REQUIREMENT ▸ Beginning with the line that holds "Get-UserRightsAssignment release history", please retype each line through the end of the listing below, both ends included, and nothing more.
········
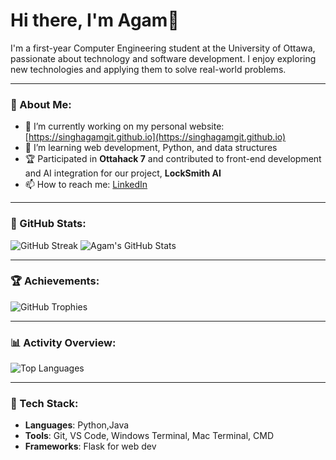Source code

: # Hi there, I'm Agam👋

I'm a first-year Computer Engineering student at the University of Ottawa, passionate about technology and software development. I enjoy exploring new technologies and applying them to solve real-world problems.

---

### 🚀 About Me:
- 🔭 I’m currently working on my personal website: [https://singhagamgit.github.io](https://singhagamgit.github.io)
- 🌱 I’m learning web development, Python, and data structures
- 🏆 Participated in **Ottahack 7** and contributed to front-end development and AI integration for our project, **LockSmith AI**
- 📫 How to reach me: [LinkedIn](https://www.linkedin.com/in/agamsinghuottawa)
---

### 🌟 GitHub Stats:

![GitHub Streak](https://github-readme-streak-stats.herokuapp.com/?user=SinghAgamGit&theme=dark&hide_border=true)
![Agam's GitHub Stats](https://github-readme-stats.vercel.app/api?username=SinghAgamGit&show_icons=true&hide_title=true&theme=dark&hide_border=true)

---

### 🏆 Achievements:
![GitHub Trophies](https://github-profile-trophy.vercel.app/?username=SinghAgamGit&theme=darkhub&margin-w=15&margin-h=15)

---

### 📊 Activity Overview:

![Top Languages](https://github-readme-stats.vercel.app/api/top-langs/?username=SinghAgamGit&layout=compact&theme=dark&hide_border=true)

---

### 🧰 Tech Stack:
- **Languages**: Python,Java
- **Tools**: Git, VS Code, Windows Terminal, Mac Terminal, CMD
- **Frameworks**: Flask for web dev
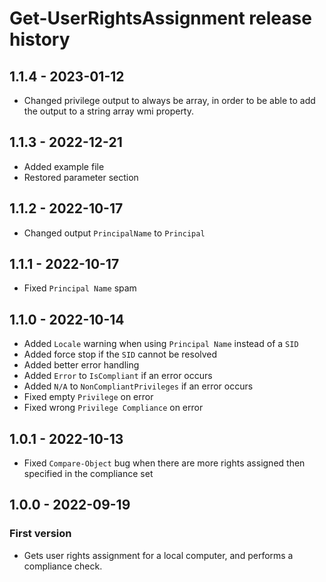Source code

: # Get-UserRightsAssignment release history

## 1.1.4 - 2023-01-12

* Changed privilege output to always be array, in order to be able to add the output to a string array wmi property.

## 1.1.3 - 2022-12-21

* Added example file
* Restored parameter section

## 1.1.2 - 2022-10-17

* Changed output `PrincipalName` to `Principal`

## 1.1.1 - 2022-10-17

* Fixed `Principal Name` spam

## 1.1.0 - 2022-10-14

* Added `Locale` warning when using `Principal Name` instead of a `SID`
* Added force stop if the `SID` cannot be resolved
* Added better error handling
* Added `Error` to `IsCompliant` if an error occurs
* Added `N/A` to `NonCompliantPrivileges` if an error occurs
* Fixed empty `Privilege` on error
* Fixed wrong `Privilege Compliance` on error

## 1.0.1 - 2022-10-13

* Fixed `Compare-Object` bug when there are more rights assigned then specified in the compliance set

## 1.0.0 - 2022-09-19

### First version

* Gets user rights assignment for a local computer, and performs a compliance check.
········
THE ANSWER ▸
: # Get-UserRightsAssignment release history

## 1.1.4 - 2023-01-12

* Changed privilege output to always be array, in order to be able to add the output to a string array wmi property.

## 1.1.3 - 2022-12-21

* Added example file
* Restored parameter section

## 1.1.2 - 2022-10-17

* Changed output `PrincipalName` to `Principal`

## 1.1.1 - 2022-10-17

* Fixed `Principal Name` spam

## 1.1.0 - 2022-10-14

* Added `Locale` warning when using `Principal Name` instead of a `SID`
* Added force stop if the `SID` cannot be resolved
* Added better error handling
* Added `Error` to `IsCompliant` if an error occurs
* Added `N/A` to `NonCompliantPrivileges` if an error occurs
* Fixed empty `Privilege` on error
* Fixed wrong `Privilege Compliance` on error

## 1.0.1 - 2022-10-13

* Fixed `Compare-Object` bug when there are more rights assigned then specified in the compliance set

## 1.0.0 - 2022-09-19

### First version

* Gets user rights assignment for a local computer, and performs a compliance check.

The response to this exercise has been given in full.